OBJECTIVES: To report the location of a gene causing a "pure" autosomal dominant cerebellar ataxia in one family and to describe the clinical phenotype.

PATIENTS: We have identified a 4-generation American family of English and Dutch ethnicity with a pure cerebellar ataxia displaying an autosomal dominant pattern of inheritance. The disease typically has its onset in the third and fourth decades of life, shows no evidence of anticipation, progresses slowly, and does not appear to decrease life expectancy. Clinical DNA testing excluded SCA1, 2, 3, 6, 7, and 8.

METHODS: A genome-wide linkage analysis at a 10 centimorgan (cM) level was performed with samples from 26 family members (11 affected, 10 clinically unaffected at risk, and 5 spouses).

RESULTS: Assuming 90% penetrance, we found suggestive evidence of linkage to chromosome 19, with a lod score of 2.49 for D19S571. More detailed mapping in this region provided a maximum 2-point lod score of 2.57 at theta = 0 for D19S254 and a maximum multipoint lod score of 4.72 at D19S926. By haplotype construction a 22-cM critical region from D19S601 to the q telomere was defined.

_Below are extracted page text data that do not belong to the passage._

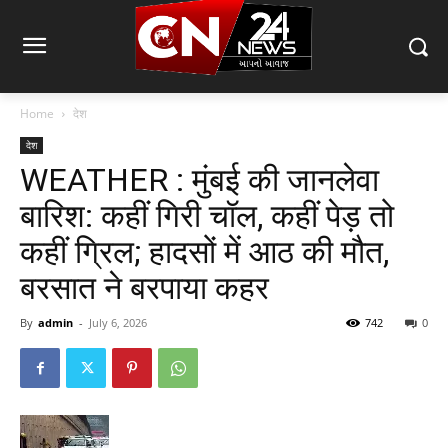
Home
देश
देश
WEATHER : मुंबई की जानलेवा
बारिश: कहीं गिरी चॉल, कहीं पेड़ तो
कहीं ग्रिल; हादसों में आठ की मौत,
बरसात ने बरपाया कहर
By
admin
-
July 6, 2026
742
0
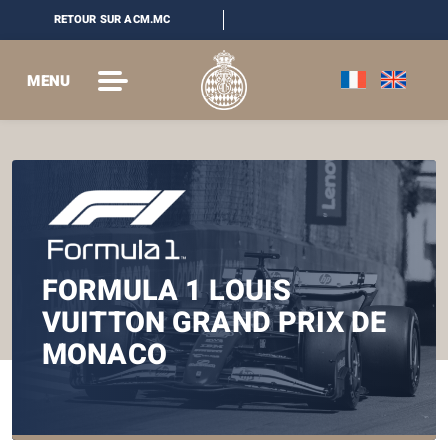
RETOUR SUR ACM.MC
MENU
FORMULA 1 LOUIS
VUITTON GRAND PRIX DE
MONACO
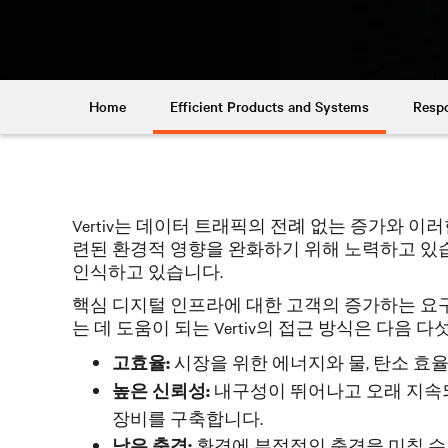
Home
Efficient Products and Systems
Respo
Vertiv는 데이터 트래픽의 전례 없는 증가와
련된 환경적 영향을 완화하기 위해 노력하고 있습
인식하고 있습니다.
핵심 디지털 인프라에 대한 고객의 증가하는 요
는 데 도움이 되는 Vertiv의 접근 방식은 다음 
시장을 위한 에너지와 물, 탄소 효
고효율:
내구성이 뛰어나고 오래 지속
높은 신뢰성:
장비를 구축합니다.
환경에 부정적인 충격을 미칠 수
낮은 충격:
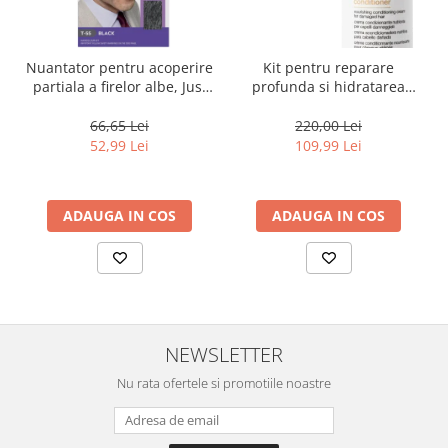
Nuantator pentru acoperire
Kit pentru reparare
partiala a firelor albe, Just
profunda si hidratarea
For Men Real Black T55
parului uscat si degradat,
Touch of Grey, 40 g
Milk Shake Integrity &
66,65 Lei
220,00 Lei
Strength Nourishing
52,99 Lei
109,99 Lei
ADAUGA IN COS
ADAUGA IN COS
NEWSLETTER
Nu rata ofertele si promotiile noastre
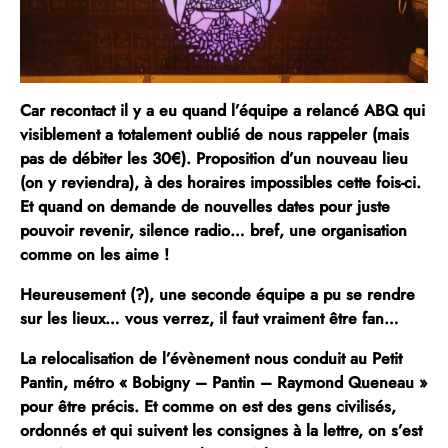
Car recontact il y a eu quand l’équipe a relancé ABQ qui
visiblement a totalement oublié de nous rappeler (mais
pas de débiter les 30€). Proposition d’un nouveau lieu
(on y reviendra), à des horaires impossibles cette fois-ci.
Et quand on demande de nouvelles dates pour juste
pouvoir revenir, silence radio… bref, une organisation
comme on les aime !
Heureusement (?), une seconde équipe a pu se rendre
sur les lieux… vous verrez, il faut vraiment être fan…
La relocalisation de l’évènement nous conduit au Petit
Pantin, métro « Bobigny – Pantin – Raymond Queneau »
pour être précis
. Et comme on est des gens civilisés,
ordonnés et qui suivent les consignes à la lettre, on s’est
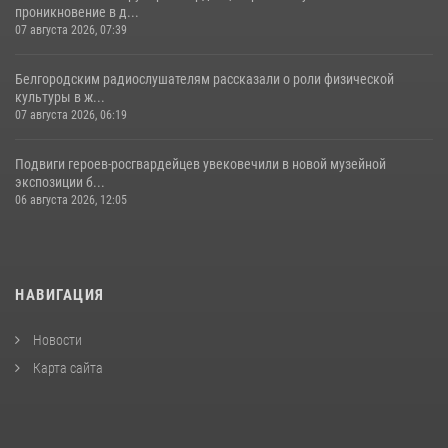
проникновение в д...
07 августа 2026, 07:39
Белгородским радиослушателям рассказали о роли физической
культуры в ж...
07 августа 2026, 06:19
Подвиги героев‑росгвардейцев увековечили в новой музейной
экспозиции б...
06 августа 2026, 12:05
НАВИГАЦИЯ
Новости
Карта сайта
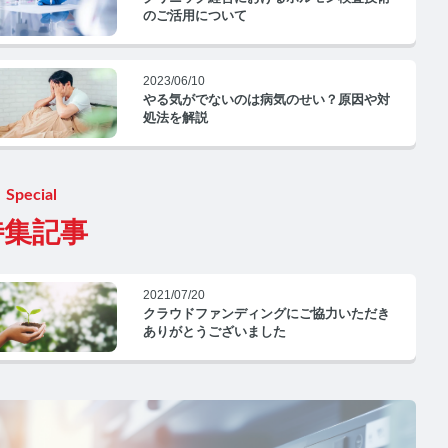
のご活用について
2023/06/10
やる気がでないのは病気のせい？原因や対
処法を解説
Special
特集記事
2021/07/20
クラウドファンディングにご協力いただき
ありがとうございました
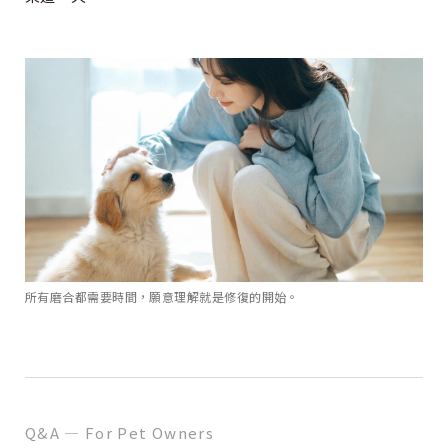
所有磨合都需要時間，願意理解就是修復的開始。
Q&A — For Pet Owners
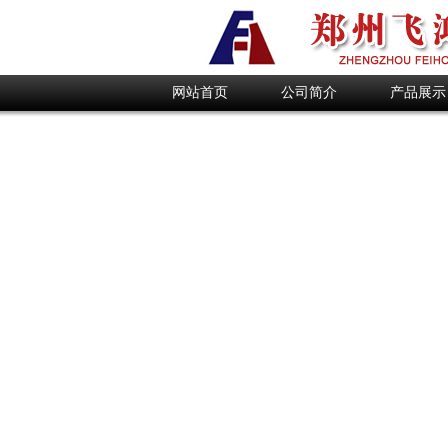
网站首页
公司简介
产品展示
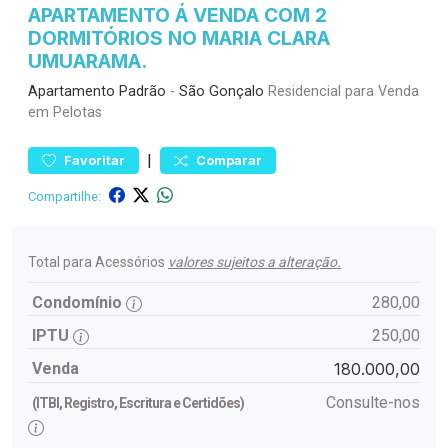
APARTAMENTO Á VENDA COM 2
DORMITÓRIOS NO MARIA CLARA
UMUARAMA.
Apartamento
Padrão
-
São Gonçalo
Residencial para Venda
em Pelotas
|
Favoritar
Comparar
Compartilhe:
Total para Acessórios
valores sujeitos a alteração.
Condomínio
280,00
IPTU
250,00
Venda
180.000,00
Consulte-nos
(ITBI, Registro, Escritura e Certidões)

CONCLUSIONS: We have mapped a gene for an autosomal dominant SCA to chromosome 19q13.4-qter in one family. The critical region overlaps with the locus for SCA14, a disease described in a single Japanese family and characterized by axial myoclonus. Myoclonus was not seen in the family we studied, but it remains possible that the 2 disorders are allelic variants.